In this ongoing series, we ask executives, entrepreneurs and business leaders about mistakes that have shaped their business philosophy.

Kwaku Owusu

Background:  

Ilerasoft's technology consolidates health systems' equipment data on one platform to boost efficiency and more effectively manage U.S. Food and Drug Administration and manufacturer recall data. The St. Louis-based company's software and logistics platform identifies and reallocates underused medical equipment, and quickly and accurately flags recalled products. Ilerasoft won a $50,000 non-equity grant from Arch Grants in November 2016.

The Mistake:

Developing a product feature without fully testing it with the customer.

We developed a feature we thought was going to be an asset. We spent a lot of time developing this feature with the whole engineering team. We thought the feature would make it easier to manage workflow. Then, when we tried it in the market and showed it to potential customers, they were not as excited about that feature as we were.

The customer base found things were not easier and the feature was unnecessary. It ended up being more than they needed when what they really wanted was a simple product that would help them get what they wanted to accomplish done as fast as possible. In the development, the new feature seemed logical, but it didn't make sense to the customer. We spent about an unnecessary two months on this feature.

We wasted a lot of time trying to develop something without really doing as much market research as we should have because we thought we knew that particular market. That's a mistake we made early on and it's something we learned a lot from.

In the development, the new feature seemed logical, but it didn't make sense to the customer.

The Lesson:

Now we do a lot more customer engagement and customer discovery to make sure a feature is something the customer wants. We also do a lot of wireframing and mockups and show customers so they have a very good understanding of what the product is going to look like before we build it. The experience taught us to be more customer-focused and also engage them more in the process.

In developing a feature, we start with mockups where we get potential customers in a room to show them and explain our thinking on why we need this feature. Then we get their feedback on whether they think it will be something they'll find helpful or not. During the actual design of the product, we allow the customer to sit in the room and make changes to the mockup to say, “This is how I want it to look,” or, “This is something I wouldn't want.” So they have a stake in how the product is developed.

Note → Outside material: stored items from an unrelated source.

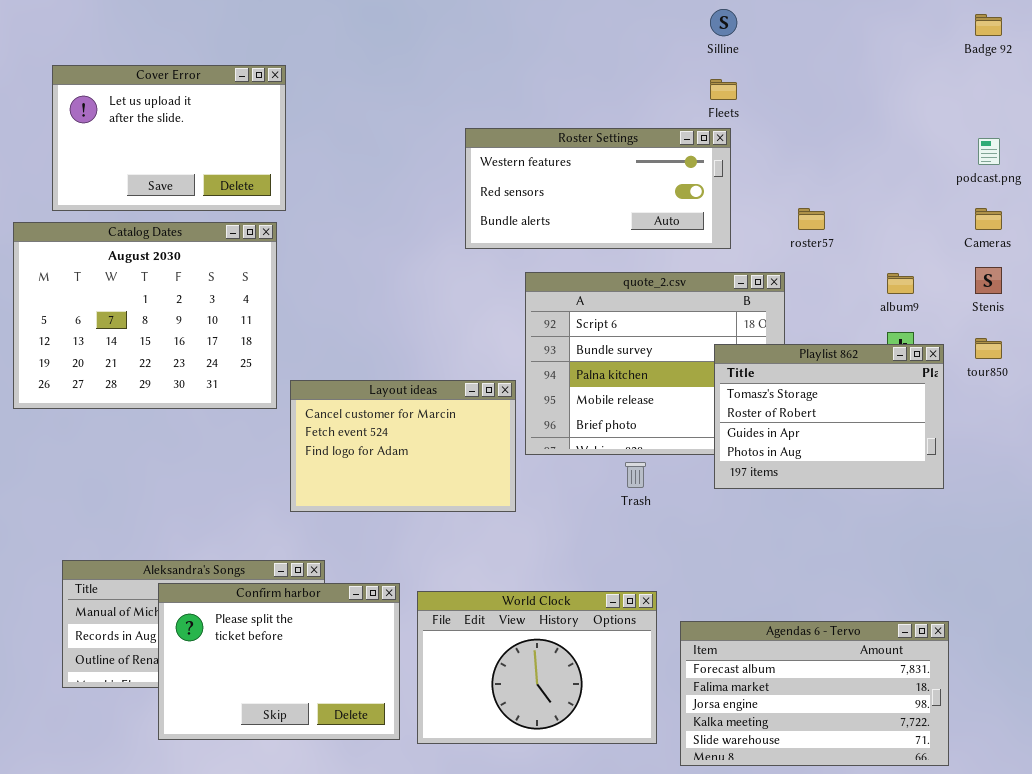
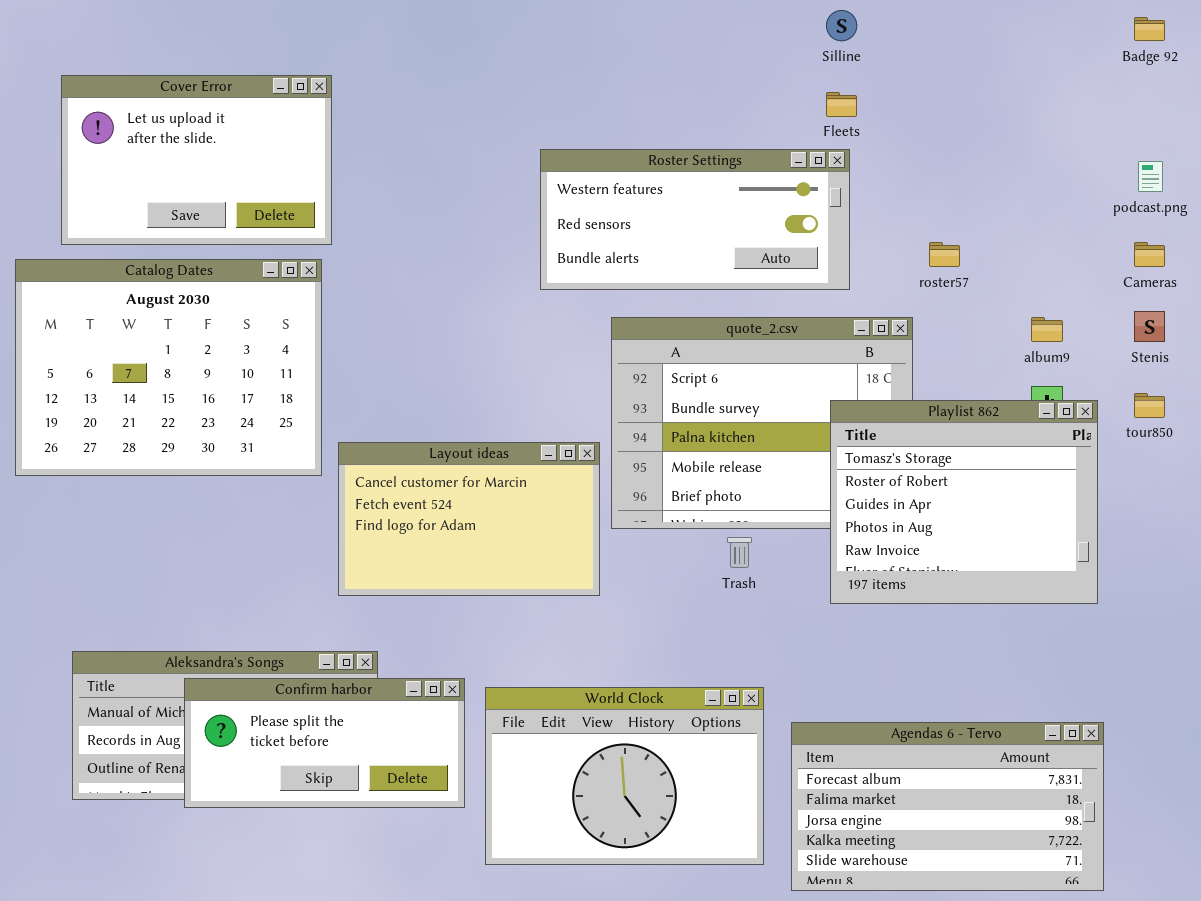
Playlist 862: [714,344,944,489] -> [830,400,1098,604], resized
Confirm harbor: [158,583,400,740] -> [184,678,465,808], resized

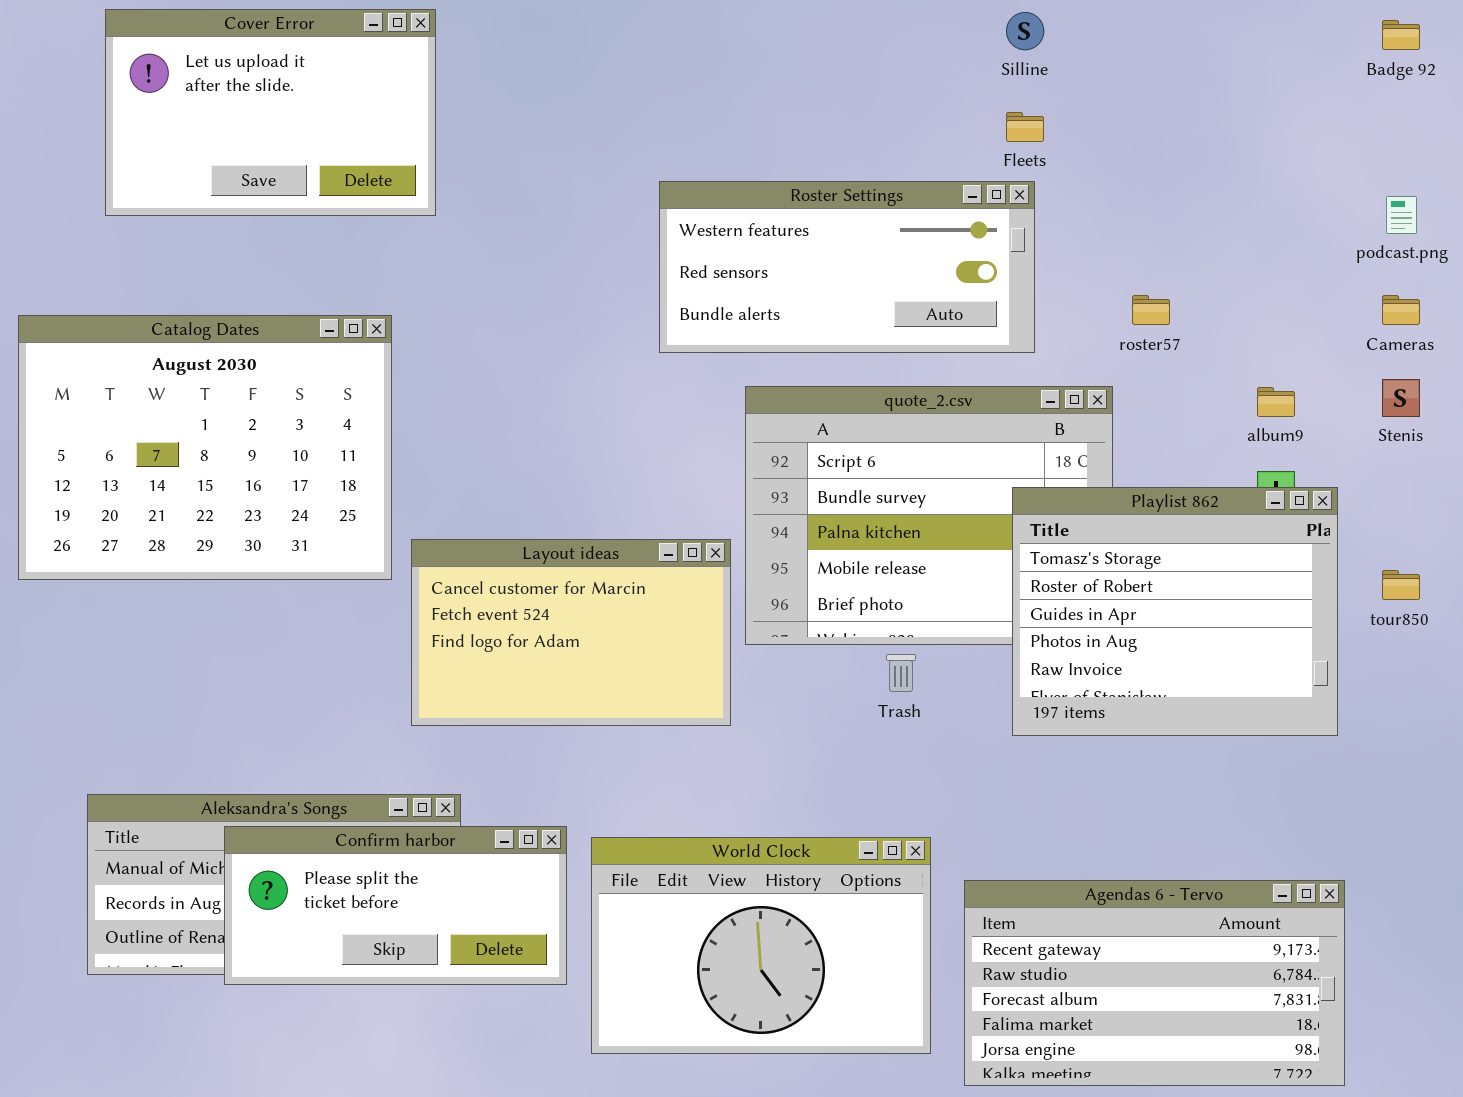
Cover Error: [61,75,332,245] -> [105,9,436,216], moved
tour850: [1134,393,1165,418] -> [1382,570,1420,600], moved
Agendas 6 - Tervo: [791,722,1104,891] -> [964,880,1345,1086], scrolled up 2 rows

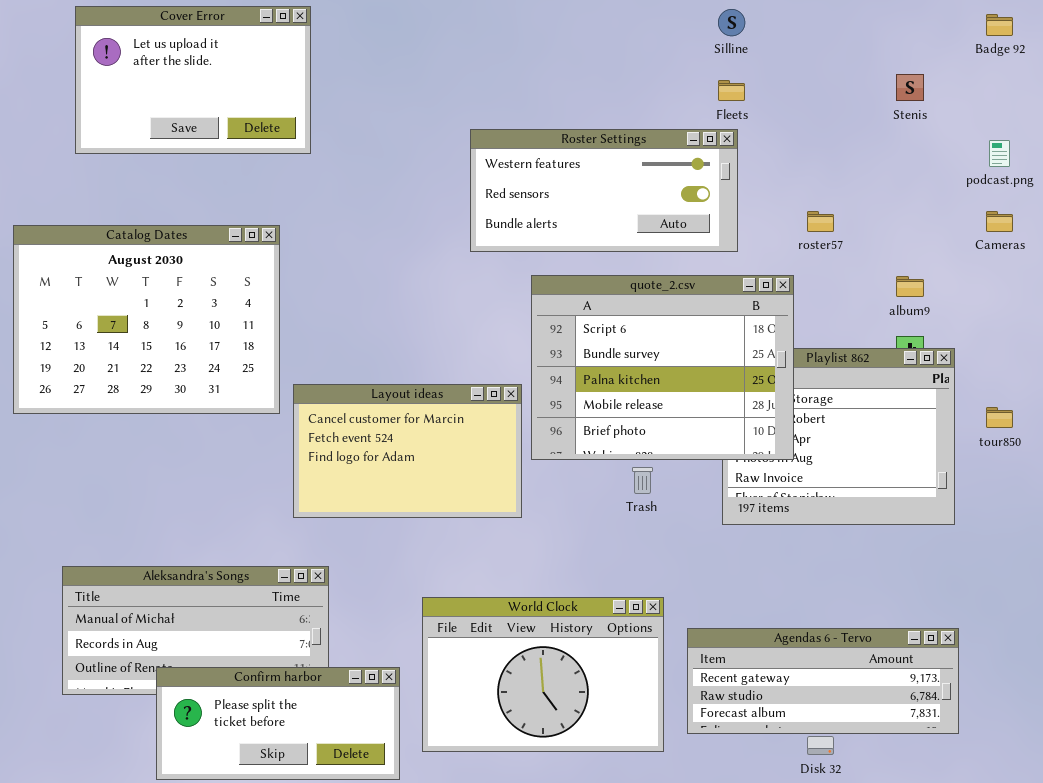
Stenis: [1382,379,1420,417] -> [896,74,924,101], moved
quote_2.csv: [745,386,1113,645] -> [531,275,794,460], raised
Confirm harbor: [224,826,567,985] -> [156,667,400,780], moved
Agendas 6 - Tervo: [964,880,1345,1086] -> [687,628,959,734], resized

We have become more receptive to them because we figured out product development is something like 90 percent listening to customers to make sure you're really understanding what they are saying before you start building and 10 percent is the actual development. If you have a good customer — we have long-term customers — they will work with you to make sure you have something that makes sense to them. And our particular customers work day-to-day in the healthcare space, so it's also a nice little break for them to do some product development. They see that they have an impact on the product they use.

Overall, we find it very useful and it actually gives us more time, in the end, to develop products because we don't have to go back and re-edit. It also makes our product much more useful, so it's helpful all around.

Even though we spend a lot more time on research to make sure we have the right features, the right feel, there's definitely cost savings because you don’t have to go back and re-edit something you’ve done. And you have to think about opportunity costs. I don’t have a dollar figure, but every hour you're spending re-editing a feature, you're not spending that on improving another feature or doing something else the customer really wants. So the cost savings is both in money and in time.